_Document text_:
▶
# Another from Socal



## Ghostie (Jul 6, 2010)

Hello!

I'm from Los Angeles, California and just found out you can keep praying mantis very easily! WOW!

I have caught them in my back yards before and play with them for a day and then let them go again. Very fun little creatures! When I found out you can buy exotic mantis for pets I went ahead and ordered some.

The first time I saw one I tipped over on my three wheel motorcycle (ATC?) and it landed on my leg with the hot motor burning me. I didn't even notice the pain from the crash though because my face fell flat on the ground looking eye to eye with a little green mantis. I grabbed him, picked myself and my atc up and played with him the rest of the day. That was many years ago now.

I also keep chameleons and dart frogs and have a sweet mini carnivorous plant terrarium. It looks like I may have found the right place. Hehe.

I found this forum after someone on a chameleon forum posted pictures of their ghost mantis, then I searched them up and found they were for sale and had to find out more.
◀
_Problems_:
A - Copy out the rows below verbatim, starting with the first line and going on through the line that contains "604 642 21 15 -51 17", including both of those lines.
B - Extend the forum introduction about keeping praying mantises, picking up after its final sentence.

_Records shown_:
▶
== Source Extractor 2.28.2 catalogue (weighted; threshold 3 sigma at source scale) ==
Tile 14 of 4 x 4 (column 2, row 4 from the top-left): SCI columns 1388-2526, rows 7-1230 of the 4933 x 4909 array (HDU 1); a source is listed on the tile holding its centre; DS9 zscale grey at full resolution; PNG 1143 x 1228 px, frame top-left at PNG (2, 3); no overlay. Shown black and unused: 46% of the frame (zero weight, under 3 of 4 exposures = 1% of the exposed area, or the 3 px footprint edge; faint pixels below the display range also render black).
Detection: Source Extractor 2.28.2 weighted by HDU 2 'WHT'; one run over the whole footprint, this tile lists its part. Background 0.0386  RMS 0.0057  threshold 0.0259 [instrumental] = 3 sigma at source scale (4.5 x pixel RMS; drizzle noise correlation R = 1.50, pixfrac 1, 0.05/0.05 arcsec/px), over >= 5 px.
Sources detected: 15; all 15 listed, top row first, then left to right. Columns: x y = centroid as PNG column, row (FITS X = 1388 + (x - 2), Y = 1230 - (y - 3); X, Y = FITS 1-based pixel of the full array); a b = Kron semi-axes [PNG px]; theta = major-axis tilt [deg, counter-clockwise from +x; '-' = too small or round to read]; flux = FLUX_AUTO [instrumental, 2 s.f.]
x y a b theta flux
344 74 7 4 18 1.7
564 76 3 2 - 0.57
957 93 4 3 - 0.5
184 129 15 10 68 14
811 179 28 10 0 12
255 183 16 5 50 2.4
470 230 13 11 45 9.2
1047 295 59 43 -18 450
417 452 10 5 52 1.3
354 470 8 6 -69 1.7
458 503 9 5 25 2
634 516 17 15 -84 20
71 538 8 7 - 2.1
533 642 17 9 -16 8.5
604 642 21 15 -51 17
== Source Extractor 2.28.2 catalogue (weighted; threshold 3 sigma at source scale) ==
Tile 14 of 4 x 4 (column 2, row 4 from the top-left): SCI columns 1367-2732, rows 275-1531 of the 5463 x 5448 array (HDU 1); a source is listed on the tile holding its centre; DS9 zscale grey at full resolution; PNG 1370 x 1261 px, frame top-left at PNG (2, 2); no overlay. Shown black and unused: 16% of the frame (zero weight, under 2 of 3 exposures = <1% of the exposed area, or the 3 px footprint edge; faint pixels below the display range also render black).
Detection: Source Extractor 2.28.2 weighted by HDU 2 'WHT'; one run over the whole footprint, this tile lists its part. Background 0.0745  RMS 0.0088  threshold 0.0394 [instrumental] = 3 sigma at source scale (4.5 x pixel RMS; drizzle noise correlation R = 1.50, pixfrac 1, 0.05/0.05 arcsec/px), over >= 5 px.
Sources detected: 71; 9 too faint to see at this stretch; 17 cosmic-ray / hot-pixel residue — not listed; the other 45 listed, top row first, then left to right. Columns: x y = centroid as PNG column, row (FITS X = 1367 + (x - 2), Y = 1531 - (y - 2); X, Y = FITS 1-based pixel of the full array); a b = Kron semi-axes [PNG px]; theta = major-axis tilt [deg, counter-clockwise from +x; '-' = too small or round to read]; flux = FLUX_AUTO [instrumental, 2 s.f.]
◀
_Answers in order_:
A -
== Source Extractor 2.28.2 catalogue (weighted; threshold 3 sigma at source scale) ==
Tile 14 of 4 x 4 (column 2, row 4 from the top-left): SCI columns 1388-2526, rows 7-1230 of the 4933 x 4909 array (HDU 1); a source is listed on the tile holding its centre; DS9 zscale grey at full resolution; PNG 1143 x 1228 px, frame top-left at PNG (2, 3); no overlay. Shown black and unused: 46% of the frame (zero weight, under 3 of 4 exposures = 1% of the exposed area, or the 3 px footprint edge; faint pixels below the display range also render black).
Detection: Source Extractor 2.28.2 weighted by HDU 2 'WHT'; one run over the whole footprint, this tile lists its part. Background 0.0386  RMS 0.0057  threshold 0.0259 [instrumental] = 3 sigma at source scale (4.5 x pixel RMS; drizzle noise correlation R = 1.50, pixfrac 1, 0.05/0.05 arcsec/px), over >= 5 px.
Sources detected: 15; all 15 listed, top row first, then left to right. Columns: x y = centroid as PNG column, row (FITS X = 1388 + (x - 2), Y = 1230 - (y - 3); X, Y = FITS 1-based pixel of the full array); a b = Kron semi-axes [PNG px]; theta = major-axis tilt [deg, counter-clockwise from +x; '-' = too small or round to read]; flux = FLUX_AUTO [instrumental, 2 s.f.]
x y a b theta flux
344 74 7 4 18 1.7
564 76 3 2 - 0.57
957 93 4 3 - 0.5
184 129 15 10 68 14
811 179 28 10 0 12
255 183 16 5 50 2.4
470 230 13 11 45 9.2
1047 295 59 43 -18 450
417 452 10 5 52 1.3
354 470 8 6 -69 1.7
458 503 9 5 25 2
634 516 17 15 -84 20
71 538 8 7 - 2.1
533 642 17 9 -16 8.5
604 642 21 15 -51 17

B -
Can't wait to receive some mantids and check them out! It has been years since I have played with one last.

Oh well, enough ranting. Here I am.  Learning lots here already, Thank you!

-Casey


----------



## more_rayne (Jul 6, 2010)

Welcome fellow socal-er.


----------



## ismart (Jul 6, 2010)

Welcome to the forum!


----------



## lancaster1313 (Jul 6, 2010)

Welcome!


----------



## LauraMG (Jul 6, 2010)

Welcome from and Okie!


----------



## Rick (Jul 7, 2010)

Welcome


----------



## hibiscusmile (Jul 7, 2010)

Hi Casey, glad to see u joined! A georgia peach growing in OHIO!


----------



## Mr.Mantid (Jul 7, 2010)

Welcome from Wisconsin!


----------



## revmdn (Jul 7, 2010)

Welcome.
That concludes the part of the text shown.